Light scattering characterization of polystyrene latex with and without adsorbed polymer

Abstract

Dynamic light scattering (LS) is sometimes used to determine the thickness of adsorbed layers of polymers by comparing the hydrodynamic radii determined with and without the adsorbed layer. Here we point out a number of pitfalls with this method for one particular polystyrene latex. For example, even without an adsorbed layer, the hydrodynamic diameter determined by dynamic LS is 152 nm while that determined by TEM is 140 nm. Moreover, static LS also yields a larger diameter (150 nm) after subtracting a 3 nm correction for the difference between Mie and Rayleigh scattering.
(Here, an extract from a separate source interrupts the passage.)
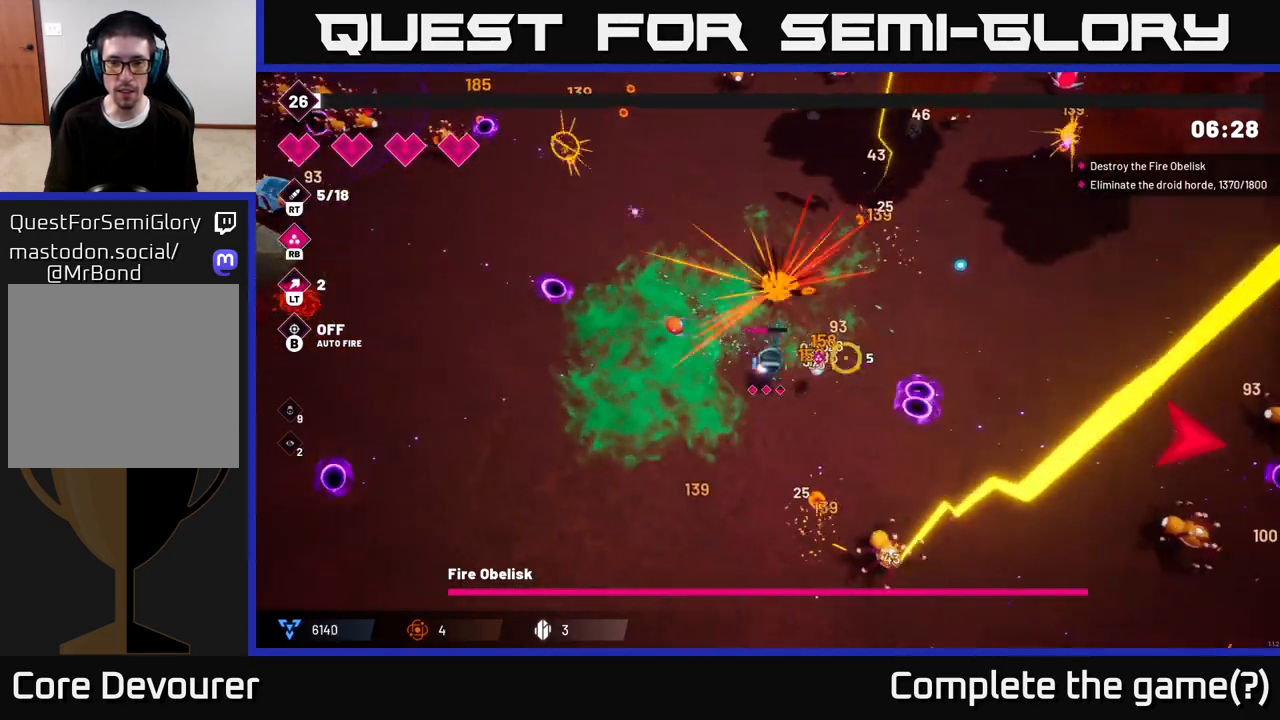
{"buttons": ["R2"], "left_stick": "right", "right_stick": "right", "events": [[150, "R2", "down"]]}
Both the angular dependence of dynamic LS and a cumulants analysis of the autocorrelation function at each angle suggest some polydispersity in size which explains the larger diameter from LS: TEM yields the number-average diameter whereas LS yields a z-average (heavily weighted toward larger particles). The greater polydispersity deduced from LS than reported with TEM might arise from doublet formation. The small difference between diameters determined by dynamic and static LS might be due to electroviscous effects or finite particle concentration. Non-sphericity of particles is not important. The polydispersity with adsorbed polymer (F108 Pluronic) was found to be larger than without. The layer thickness inferred from the difference in average hydrodynamic radius (11 nm) is overestimated owing to the increase in polydispersity with polymer adsorption.